Statistical analyses were performed using GraphPad Prism Version 8 (GraphPad Software LLC).

To assist in the demarcation of the timing of overall population responses separately for 1^st (+) and 1^st (-) responses we performed a boxcar analysis on the average normalized Z-score in 50 ms bins using one-sample t-tests to determine deviation from baseline (Z = 0), over the period – 2 to + 1.5 s (n = 71 bins), with overall alpha = 0.05. Bonferroni correction for multiple comparisons (p = alpha/n) yielded p = 0.0007 to reject the null hypothesis. We therefore set p = 0.0001 as a conservative threshold to define a significant population-level response. To mark the onset and offset times for such responses we used the time at which p values crossed 0.001 before and after reaching the threshold. To test whether the timing of onset of the population (+) and (-) response components might differ, we performed a two-factor repeated measures ANOVA for individual neuron’s original (unsmoothed) PETH bin data for the factors RESPONSE TYPE (+, -) and TIME (71 time points from -2 to 1.5 s). To account for variation in baseline firing rate between neurons, data were normalised by calculating Z-score values for each PETH bin as the difference between the bin firing rate and the mean baseline rate (-2 to -1.5 s), divided by the standard deviation of the baseline rate.

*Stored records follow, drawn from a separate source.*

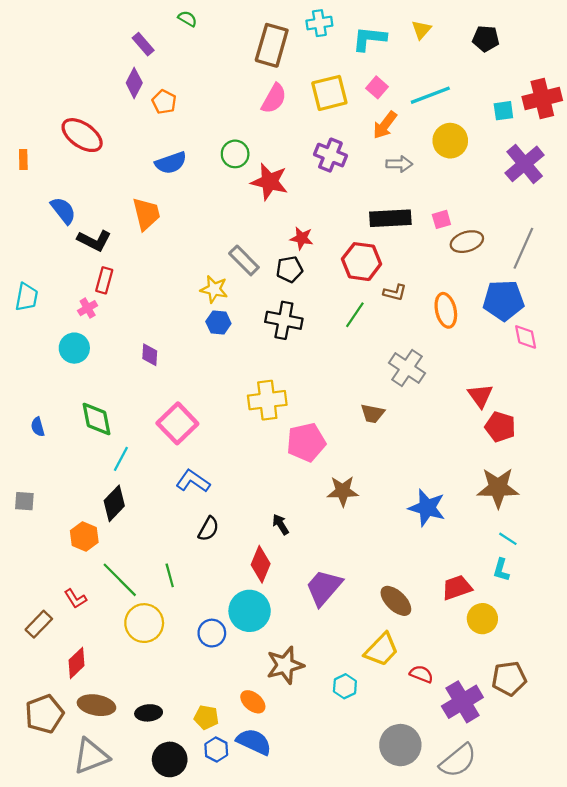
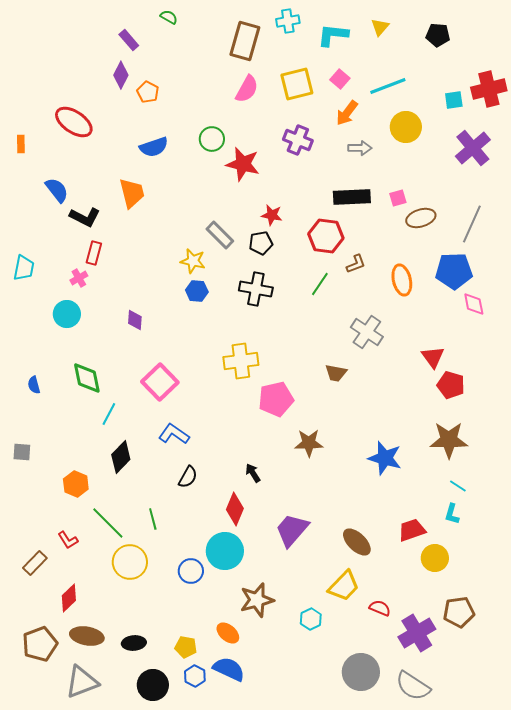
brown L-shape: (395, 293) -> (356, 264), turned -35
black diamond: (114, 503) -> (121, 457), moved
gray semicircle: (458, 761) -> (413, 686), turned 72

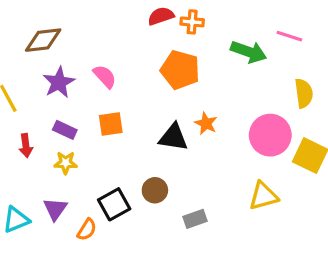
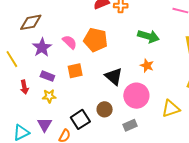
green arrow: (249, 52) -> (148, 36), moved
orange pentagon: (180, 70) -> (96, 40), moved
orange star: (206, 123) -> (147, 66), moved
pink circle: (270, 135) -> (136, 96), moved
black triangle: (173, 137) -> (114, 76), turned 36

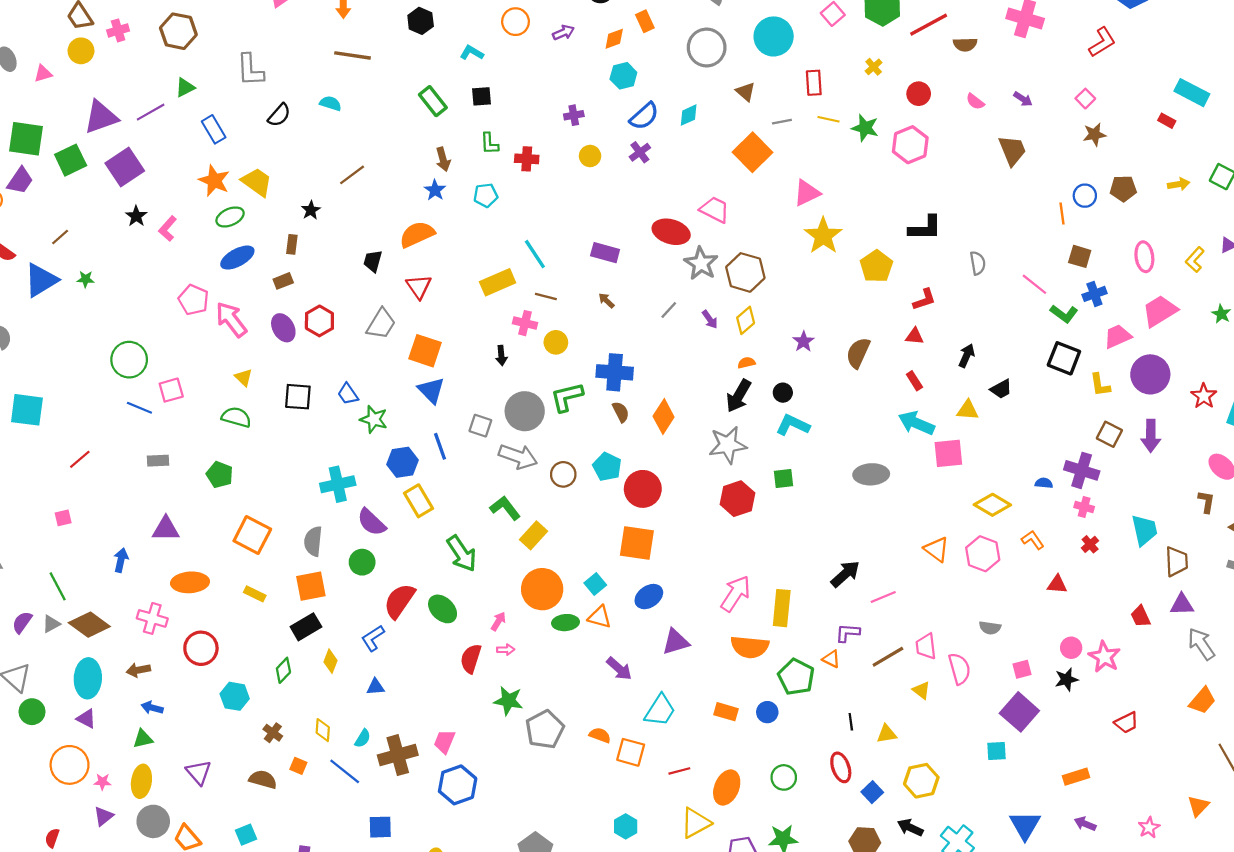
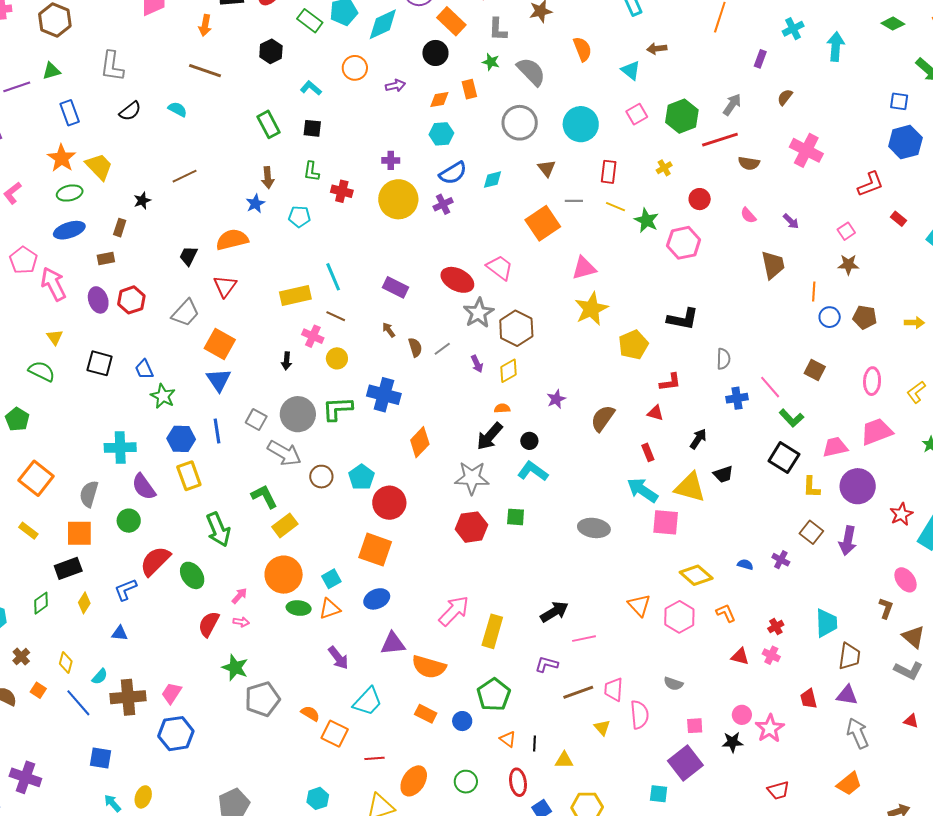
red rectangle: (1167, 121) -> (899, 219), moved
yellow circle: (590, 156) -> (398, 199), size x2.0
orange line: (1062, 213) -> (814, 292), moved
blue cross: (1094, 294) -> (737, 398), moved
yellow triangle: (968, 410) -> (690, 487), size x1.6
brown semicircle: (621, 412) -> (415, 347), moved
purple cross: (1082, 470) -> (781, 560), size x0.6
pink cross: (1084, 507) -> (771, 655), moved
orange triangle: (600, 617) -> (330, 609), turned -45
orange semicircle: (750, 647) -> (429, 667), moved
orange triangle: (831, 659) -> (508, 739), moved

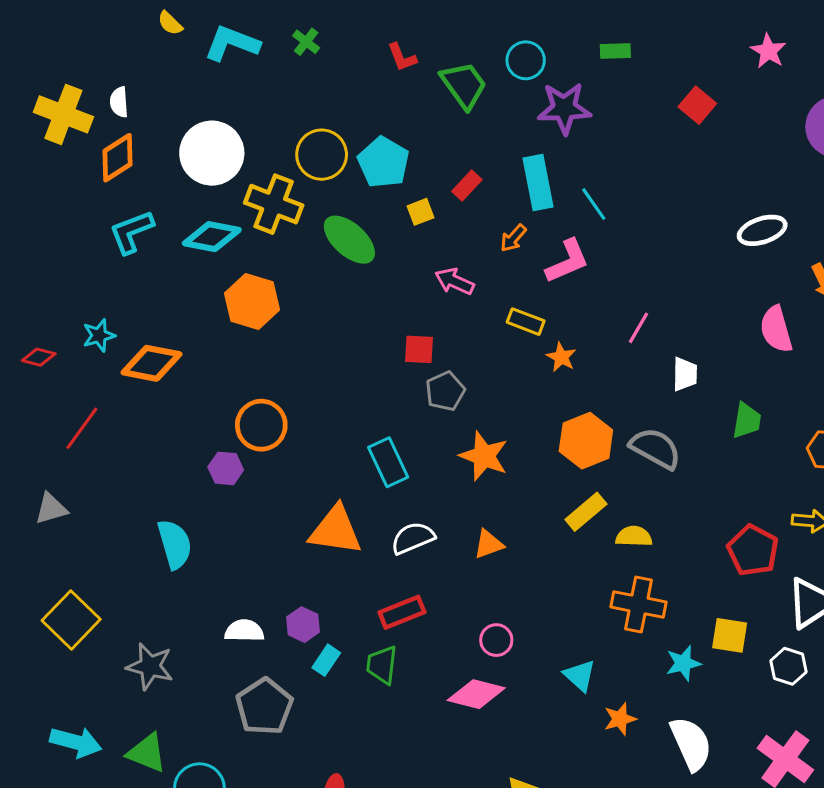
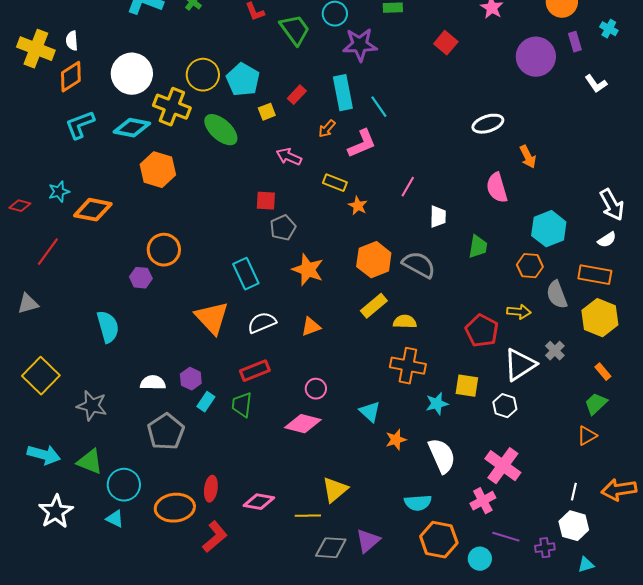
orange triangle: (335, 530) -> (212, 318), turned 39

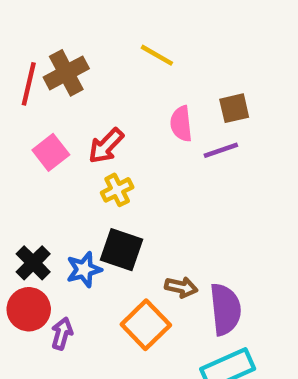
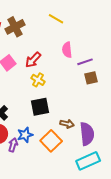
brown square: (234, 108) -> (91, 78), moved
yellow cross: (117, 190) -> (38, 80), turned -32
black square: (121, 250) -> (40, 107), turned -30
blue star: (84, 269) -> (25, 135), moved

For 1^st (-) neurons Z-score values were inverted so that the analysis focussed on each group’s deviation from 0, rather than the sign of the response. Sphericity was not assumed, with Geisser-Greenhouse correction as required.

To objectively quantify the instantaneous frequency of regular repeated peaks in PETH and autocorrelation histograms we used the Fit Data function in Spike2 v7 to fit a sinusoid function to ranges of data that were initially visually selected as potentially containing oscillatory activity. The least-square fitting function minimised the sum of squares of the errors between the data and the fitted curve, and the Spike2 algorithm calculated an estimate of the probability that a minimum sum of squares of errors of at least this size would occur (Spike2 for Windows Manual v7, 2017).